Press Release from the House GOP Caucus, May 9, 2011: Bradley County Conservative Comes Out Strongly in Defense of Amazon and Jobs for Tennesseans, State Must Not Go Back on Promises Made
NASHVILLE, Tenn., May 13, 2011 /PRNewswire-USNewswire/ -- With the recent news that a few legislators are considering a bill that would force the company Amazon to pay State sales taxes in Tennessee, Representative Eric Watson (R-Cleveland) vowed to fight the ill-conceived plan that could potentially hurt the job prospects for thousands and the economy for all Tennesseans.
Watson serves as the House Judiciary Chairman and will speak to the Bradley County Commission at noon eastern today regarding Amazon. He intends to ask the Commission to pass a resolution supporting the Fortune Top 100 company.
Before speaking to the Commission, Rep. Watson remarked, "I am heading to the Commission today to talk about an amazing company that is coming to Bradley County and wants to call Tennessee home. I am thankful for the leadership of Amazon who recognize Tennessee is a strong low-tax, right to work State that fosters a great environment for companies to succeed and create jobs."
The Chairman of the Judiciary continued, "Unfortunately, a few legislators seem to have taken their eye off the ball and want to try to force Amazon to pay sales taxes in Tennessee. In my view, this attempt is unconstitutional and uncalled for. The U.S. Supreme Court has made it clear State's cannot collect sales taxes from internet-based companies. To try and overturn a clear decision is unwarranted. Moreover, the maneuvering by these lawmakers jeopardizes the reputation of our State. We have a strong track record of welcoming companies and keeping our commitment to them. This legislation infringes on that reputation of prosperity."
Amazon announced earlier this year it would locate two distribution centers in East Tennessee—one in Bradley County and another in Hamilton County. Over the weekend, the company announced it was looking at additional sites for further expansion in the State. Overall, the company's investment will total more than $139 million in Tennessee for the first two centers alone. Legislative analysts estimate that Tennessee government would reap an additional $7.9 million a year under the legislation while local governments would see about $2.7 million.

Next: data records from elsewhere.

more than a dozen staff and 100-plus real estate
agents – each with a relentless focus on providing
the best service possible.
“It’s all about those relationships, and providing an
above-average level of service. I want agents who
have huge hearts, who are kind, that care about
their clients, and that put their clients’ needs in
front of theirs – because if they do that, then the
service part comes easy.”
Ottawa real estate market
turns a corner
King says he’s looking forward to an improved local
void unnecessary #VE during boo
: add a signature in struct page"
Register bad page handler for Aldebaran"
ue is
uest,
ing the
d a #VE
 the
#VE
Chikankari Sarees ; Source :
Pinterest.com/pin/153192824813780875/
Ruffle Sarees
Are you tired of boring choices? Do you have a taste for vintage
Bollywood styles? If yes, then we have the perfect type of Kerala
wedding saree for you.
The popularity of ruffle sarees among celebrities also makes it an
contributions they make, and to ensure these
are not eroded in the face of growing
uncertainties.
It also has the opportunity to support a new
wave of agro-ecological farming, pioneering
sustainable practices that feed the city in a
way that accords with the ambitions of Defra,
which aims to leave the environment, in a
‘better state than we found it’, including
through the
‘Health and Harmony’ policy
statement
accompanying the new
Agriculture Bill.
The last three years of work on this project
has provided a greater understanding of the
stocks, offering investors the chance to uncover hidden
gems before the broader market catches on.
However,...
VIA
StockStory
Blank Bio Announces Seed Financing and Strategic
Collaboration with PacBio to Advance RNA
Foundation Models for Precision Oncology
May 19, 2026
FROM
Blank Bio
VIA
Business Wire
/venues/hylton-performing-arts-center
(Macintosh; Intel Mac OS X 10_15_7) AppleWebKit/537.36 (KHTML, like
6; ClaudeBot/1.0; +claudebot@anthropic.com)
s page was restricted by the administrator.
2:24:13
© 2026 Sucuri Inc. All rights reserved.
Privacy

Watson concluded, "It is ridiculous that any legislator would stand in the way of an agreement to bring a company here to Bradley County that stands to benefit all of Tennessee. Here's my advice for these lawmakers: In this slow economic recovery, I would hate to be known as the legislator who pulled the rug out from a company bringing thousands of jobs to our State. Tennesseans don't cotton to that kind of ill-conceived effort."